Weitere Artikel: Thomas Wagner kommentiert die Weigerung der Witwe von Josef Beuys, einen Kunstpreis der Stadt Düsseldorf nach ihrem Gatten benennen zu lassen. Michael Hanfeld schreibt den Nachruf auf Inge Meysel. Heinrich Wefing feiert Richtfest beim Holocaust-Mahnmal. Josef Oehrlein schildert die Feiern zum hundertsten Geburtstag Pablo Nerudas in Chile. Joseph Hanimann berichtet vom Festivalauftakt in Avignon, das in diesem Jahr deutsche Produktionen etwa von Thomas Ostermeier, Frank Castorf oder Sasha Waltz ins Zentrum stellt. Volker Weidermann nennt Joseph Roths Roman "Radetzkymarsch" sein Lieblingsbuch. Boris Hohmeyer erhebt denkmalschützerische Bedenken gegen die Neugestaltung der Foyers der Hamburgischen Staatsoper. Walter Haubrich stellt den Dokumentarfilm "La muerte de nadie" vor, der die tieftraurige Geschichte über Francos letzten Hingerichteten, den DDR-Flüchtling Georg Welzel, erzählt. Heinrich Wefing resümiert ein Symposion zur Neugestaltung der "Topographie des Terrors" in Berlin. Walter Hinck schreibt zum Tod des Literaturkritikers Heinrich Vormweg. Wolfgang Sandner gratuliert dem amerikanischen Pianisten Van Cliburn zum Siebzigsten. Andreas Rossmann freut sich über eine in Dortmund geplante Filiale der Neuen Nationalgalerie. Abgedruckt wird der Auszug aus Uwe Tellkamps Roman "Der Schlaf in den Uhren", mit dem der Autor den Bachmannpreis gewann (der Auszug steht auch schon seit einigen Wochen im Netz).

Auf der Medienseite gratuliert Christian Deutschmann dem Hörspielregisseur Heinz von Cramer zum Achtzigsten. Und Kerstin Holm berichtet jetzt auch über die Ermordung des Forbes-Journalisten Paul Klebnikow.
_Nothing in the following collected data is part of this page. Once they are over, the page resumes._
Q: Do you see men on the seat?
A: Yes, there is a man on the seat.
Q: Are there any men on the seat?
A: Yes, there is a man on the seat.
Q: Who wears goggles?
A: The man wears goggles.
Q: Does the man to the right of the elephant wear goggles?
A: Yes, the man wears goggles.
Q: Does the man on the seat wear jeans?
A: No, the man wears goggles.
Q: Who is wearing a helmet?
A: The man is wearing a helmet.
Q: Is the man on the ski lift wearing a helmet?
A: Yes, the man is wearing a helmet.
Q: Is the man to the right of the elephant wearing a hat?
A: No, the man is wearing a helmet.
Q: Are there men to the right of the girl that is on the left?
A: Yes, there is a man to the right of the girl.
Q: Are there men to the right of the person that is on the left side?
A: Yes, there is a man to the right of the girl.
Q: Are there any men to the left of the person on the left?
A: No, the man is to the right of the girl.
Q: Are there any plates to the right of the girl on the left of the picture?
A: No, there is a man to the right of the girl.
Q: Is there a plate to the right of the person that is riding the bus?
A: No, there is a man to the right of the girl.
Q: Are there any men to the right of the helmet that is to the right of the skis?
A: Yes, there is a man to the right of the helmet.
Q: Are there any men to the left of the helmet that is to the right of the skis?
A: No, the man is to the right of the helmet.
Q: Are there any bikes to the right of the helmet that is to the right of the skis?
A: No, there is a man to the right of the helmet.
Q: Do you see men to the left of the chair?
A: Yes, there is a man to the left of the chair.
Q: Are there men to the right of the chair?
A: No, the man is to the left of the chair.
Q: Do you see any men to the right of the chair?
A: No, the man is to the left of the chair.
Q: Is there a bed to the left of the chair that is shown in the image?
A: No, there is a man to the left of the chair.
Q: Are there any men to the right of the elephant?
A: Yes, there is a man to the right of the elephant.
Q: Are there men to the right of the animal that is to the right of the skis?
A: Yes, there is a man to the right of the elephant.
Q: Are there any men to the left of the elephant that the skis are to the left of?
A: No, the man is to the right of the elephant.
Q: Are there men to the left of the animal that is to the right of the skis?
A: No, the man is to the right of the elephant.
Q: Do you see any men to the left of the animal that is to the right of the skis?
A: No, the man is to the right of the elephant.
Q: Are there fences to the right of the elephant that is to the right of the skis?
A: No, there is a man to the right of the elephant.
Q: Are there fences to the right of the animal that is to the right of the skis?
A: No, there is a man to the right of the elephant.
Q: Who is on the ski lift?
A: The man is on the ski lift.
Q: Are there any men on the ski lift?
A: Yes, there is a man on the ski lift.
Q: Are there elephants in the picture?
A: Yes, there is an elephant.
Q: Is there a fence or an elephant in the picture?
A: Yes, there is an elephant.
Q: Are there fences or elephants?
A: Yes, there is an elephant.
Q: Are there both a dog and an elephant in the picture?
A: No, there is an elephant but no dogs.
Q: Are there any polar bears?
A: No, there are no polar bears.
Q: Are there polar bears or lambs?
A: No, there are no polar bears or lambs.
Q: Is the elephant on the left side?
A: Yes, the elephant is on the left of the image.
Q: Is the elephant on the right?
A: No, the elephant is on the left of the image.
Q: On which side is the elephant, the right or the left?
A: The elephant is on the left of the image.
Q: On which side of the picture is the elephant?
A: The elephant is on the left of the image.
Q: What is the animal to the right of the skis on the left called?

Auf der letzten Seite legt Andreas Rosenfelder eine Reportage über zwei regelmäßoige Besucher niederländischer Coffeeshops vor. Esther Kilchmann stellt das literarische Internetportal Blütenleser vor. Und Christian Schwägerl zeichnet ein Profil des Künstlers Steven Kurtz, der mit seinem Critical Art Ensemble Aktionen gegen die Gentechnologie unternimmt.

Besprochen werden eine Ausstellung des Malers Volker Stelzmann im Kunstverein Coburg und Sachbücher, darunter eine Studie von Birgit Schwarz über das von Hitler geplante monströse Kunstmuseum in Linz.